#### Dataset content:
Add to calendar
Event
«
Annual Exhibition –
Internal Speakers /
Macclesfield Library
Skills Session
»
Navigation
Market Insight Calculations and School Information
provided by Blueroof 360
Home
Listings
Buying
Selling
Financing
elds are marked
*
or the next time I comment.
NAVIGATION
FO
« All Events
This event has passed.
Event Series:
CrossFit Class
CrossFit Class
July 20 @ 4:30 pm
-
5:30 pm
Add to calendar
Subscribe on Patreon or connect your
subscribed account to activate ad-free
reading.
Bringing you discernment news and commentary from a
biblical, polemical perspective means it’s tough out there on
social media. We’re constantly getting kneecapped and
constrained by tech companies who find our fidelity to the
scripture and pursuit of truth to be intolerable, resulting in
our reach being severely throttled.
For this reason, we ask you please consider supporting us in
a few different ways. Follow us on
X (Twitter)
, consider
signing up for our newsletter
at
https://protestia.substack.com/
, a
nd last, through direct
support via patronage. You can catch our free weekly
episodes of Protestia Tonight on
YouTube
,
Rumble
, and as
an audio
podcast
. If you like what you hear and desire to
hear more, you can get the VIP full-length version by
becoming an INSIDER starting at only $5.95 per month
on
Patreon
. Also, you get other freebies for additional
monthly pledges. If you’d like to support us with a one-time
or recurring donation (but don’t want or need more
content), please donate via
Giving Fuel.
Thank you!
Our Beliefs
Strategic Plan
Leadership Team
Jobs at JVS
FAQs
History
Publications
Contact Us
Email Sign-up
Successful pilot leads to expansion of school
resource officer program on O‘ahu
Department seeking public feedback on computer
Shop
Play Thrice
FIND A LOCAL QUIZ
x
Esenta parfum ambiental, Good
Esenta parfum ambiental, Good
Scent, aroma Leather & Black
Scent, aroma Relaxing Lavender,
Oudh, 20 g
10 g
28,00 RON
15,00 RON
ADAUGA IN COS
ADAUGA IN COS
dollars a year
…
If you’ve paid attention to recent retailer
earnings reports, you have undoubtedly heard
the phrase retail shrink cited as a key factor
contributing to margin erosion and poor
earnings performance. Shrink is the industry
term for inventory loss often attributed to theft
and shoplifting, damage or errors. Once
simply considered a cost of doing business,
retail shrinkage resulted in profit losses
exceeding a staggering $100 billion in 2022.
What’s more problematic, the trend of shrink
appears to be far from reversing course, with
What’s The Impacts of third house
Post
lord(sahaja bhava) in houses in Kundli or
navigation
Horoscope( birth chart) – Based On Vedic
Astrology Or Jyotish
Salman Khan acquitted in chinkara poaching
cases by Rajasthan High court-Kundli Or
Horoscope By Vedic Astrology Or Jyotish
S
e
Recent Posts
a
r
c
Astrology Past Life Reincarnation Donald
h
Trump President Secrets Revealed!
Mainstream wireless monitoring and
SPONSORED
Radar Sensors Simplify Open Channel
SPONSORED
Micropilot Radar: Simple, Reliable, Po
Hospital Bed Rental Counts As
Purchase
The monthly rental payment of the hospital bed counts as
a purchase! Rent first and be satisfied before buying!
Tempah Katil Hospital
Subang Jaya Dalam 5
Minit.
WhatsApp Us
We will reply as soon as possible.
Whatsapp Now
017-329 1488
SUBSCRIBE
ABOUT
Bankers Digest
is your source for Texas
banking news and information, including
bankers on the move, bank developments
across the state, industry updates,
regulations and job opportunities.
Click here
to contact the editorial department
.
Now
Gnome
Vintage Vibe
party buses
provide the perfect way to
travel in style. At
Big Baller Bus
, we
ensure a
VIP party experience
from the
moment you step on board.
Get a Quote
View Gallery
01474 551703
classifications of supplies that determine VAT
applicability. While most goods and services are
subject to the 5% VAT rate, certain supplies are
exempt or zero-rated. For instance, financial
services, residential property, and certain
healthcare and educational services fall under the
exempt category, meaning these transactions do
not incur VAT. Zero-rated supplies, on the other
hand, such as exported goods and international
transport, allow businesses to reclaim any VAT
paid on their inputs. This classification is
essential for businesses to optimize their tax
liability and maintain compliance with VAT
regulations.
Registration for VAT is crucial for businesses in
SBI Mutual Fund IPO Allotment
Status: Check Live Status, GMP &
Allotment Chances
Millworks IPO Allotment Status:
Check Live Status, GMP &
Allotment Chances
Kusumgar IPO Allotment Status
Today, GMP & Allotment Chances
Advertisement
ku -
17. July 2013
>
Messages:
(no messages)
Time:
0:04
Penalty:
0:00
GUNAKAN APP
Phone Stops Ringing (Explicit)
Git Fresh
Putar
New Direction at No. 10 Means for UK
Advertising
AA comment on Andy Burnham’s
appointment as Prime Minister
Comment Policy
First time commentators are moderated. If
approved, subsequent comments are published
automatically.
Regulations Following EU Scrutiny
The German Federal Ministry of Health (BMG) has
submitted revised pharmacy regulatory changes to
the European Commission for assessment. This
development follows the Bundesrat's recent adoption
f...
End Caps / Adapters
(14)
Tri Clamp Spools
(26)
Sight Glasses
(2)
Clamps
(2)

#### Exercise details:
Exactly as they stand, write out all of the entries.

#### Response for this exercise:
Add to calendar
Event
«
Annual Exhibition –
Internal Speakers /
Macclesfield Library
Skills Session
»
Navigation
Market Insight Calculations and School Information
provided by Blueroof 360
Home
Listings
Buying
Selling
Financing
elds are marked
*
or the next time I comment.
NAVIGATION
FO
« All Events
This event has passed.
Event Series:
CrossFit Class
CrossFit Class
July 20 @ 4:30 pm
-
5:30 pm
Add to calendar
Subscribe on Patreon or connect your
subscribed account to activate ad-free
reading.
Bringing you discernment news and commentary from a
biblical, polemical perspective means it’s tough out there on
social media. We’re constantly getting kneecapped and
constrained by tech companies who find our fidelity to the
scripture and pursuit of truth to be intolerable, resulting in
our reach being severely throttled.
For this reason, we ask you please consider supporting us in
a few different ways. Follow us on
X (Twitter)
, consider
signing up for our newsletter
at
https://protestia.substack.com/
, a
nd last, through direct
support via patronage. You can catch our free weekly
episodes of Protestia Tonight on
YouTube
,
Rumble
, and as
an audio
podcast
. If you like what you hear and desire to
hear more, you can get the VIP full-length version by
becoming an INSIDER starting at only $5.95 per month
on
Patreon
. Also, you get other freebies for additional
monthly pledges. If you’d like to support us with a one-time
or recurring donation (but don’t want or need more
content), please donate via
Giving Fuel.
Thank you!
Our Beliefs
Strategic Plan
Leadership Team
Jobs at JVS
FAQs
History
Publications
Contact Us
Email Sign-up
Successful pilot leads to expansion of school
resource officer program on O‘ahu
Department seeking public feedback on computer
Shop
Play Thrice
FIND A LOCAL QUIZ
x
Esenta parfum ambiental, Good
Esenta parfum ambiental, Good
Scent, aroma Leather & Black
Scent, aroma Relaxing Lavender,
Oudh, 20 g
10 g
28,00 RON
15,00 RON
ADAUGA IN COS
ADAUGA IN COS
dollars a year
…
If you’ve paid attention to recent retailer
earnings reports, you have undoubtedly heard
the phrase retail shrink cited as a key factor
contributing to margin erosion and poor
earnings performance. Shrink is the industry
term for inventory loss often attributed to theft
and shoplifting, damage or errors. Once
simply considered a cost of doing business,
retail shrinkage resulted in profit losses
exceeding a staggering $100 billion in 2022.
What’s more problematic, the trend of shrink
appears to be far from reversing course, with
What’s The Impacts of third house
Post
lord(sahaja bhava) in houses in Kundli or
navigation
Horoscope( birth chart) – Based On Vedic
Astrology Or Jyotish
Salman Khan acquitted in chinkara poaching
cases by Rajasthan High court-Kundli Or
Horoscope By Vedic Astrology Or Jyotish
S
e
Recent Posts
a
r
c
Astrology Past Life Reincarnation Donald
h
Trump President Secrets Revealed!
Mainstream wireless monitoring and
SPONSORED
Radar Sensors Simplify Open Channel
SPONSORED
Micropilot Radar: Simple, Reliable, Po
Hospital Bed Rental Counts As
Purchase
The monthly rental payment of the hospital bed counts as
a purchase! Rent first and be satisfied before buying!
Tempah Katil Hospital
Subang Jaya Dalam 5
Minit.
WhatsApp Us
We will reply as soon as possible.
Whatsapp Now
017-329 1488
SUBSCRIBE
ABOUT
Bankers Digest
is your source for Texas
banking news and information, including
bankers on the move, bank developments
across the state, industry updates,
regulations and job opportunities.
Click here
to contact the editorial department
.
Now
Gnome
Vintage Vibe
party buses
provide the perfect way to
travel in style. At
Big Baller Bus
, we
ensure a
VIP party experience
from the
moment you step on board.
Get a Quote
View Gallery
01474 551703
classifications of supplies that determine VAT
applicability. While most goods and services are
subject to the 5% VAT rate, certain supplies are
exempt or zero-rated. For instance, financial
services, residential property, and certain
healthcare and educational services fall under the
exempt category, meaning these transactions do
not incur VAT. Zero-rated supplies, on the other
hand, such as exported goods and international
transport, allow businesses to reclaim any VAT
paid on their inputs. This classification is
essential for businesses to optimize their tax
liability and maintain compliance with VAT
regulations.
Registration for VAT is crucial for businesses in
SBI Mutual Fund IPO Allotment
Status: Check Live Status, GMP &
Allotment Chances
Millworks IPO Allotment Status:
Check Live Status, GMP &
Allotment Chances
Kusumgar IPO Allotment Status
Today, GMP & Allotment Chances
Advertisement
ku -
17. July 2013
>
Messages:
(no messages)
Time:
0:04
Penalty:
0:00
GUNAKAN APP
Phone Stops Ringing (Explicit)
Git Fresh
Putar
New Direction at No. 10 Means for UK
Advertising
AA comment on Andy Burnham’s
appointment as Prime Minister
Comment Policy
First time commentators are moderated. If
approved, subsequent comments are published
automatically.
Regulations Following EU Scrutiny
The German Federal Ministry of Health (BMG) has
submitted revised pharmacy regulatory changes to
the European Commission for assessment. This
development follows the Bundesrat's recent adoption
f...
End Caps / Adapters
(14)
Tri Clamp Spools
(26)
Sight Glasses
(2)
Clamps
(2)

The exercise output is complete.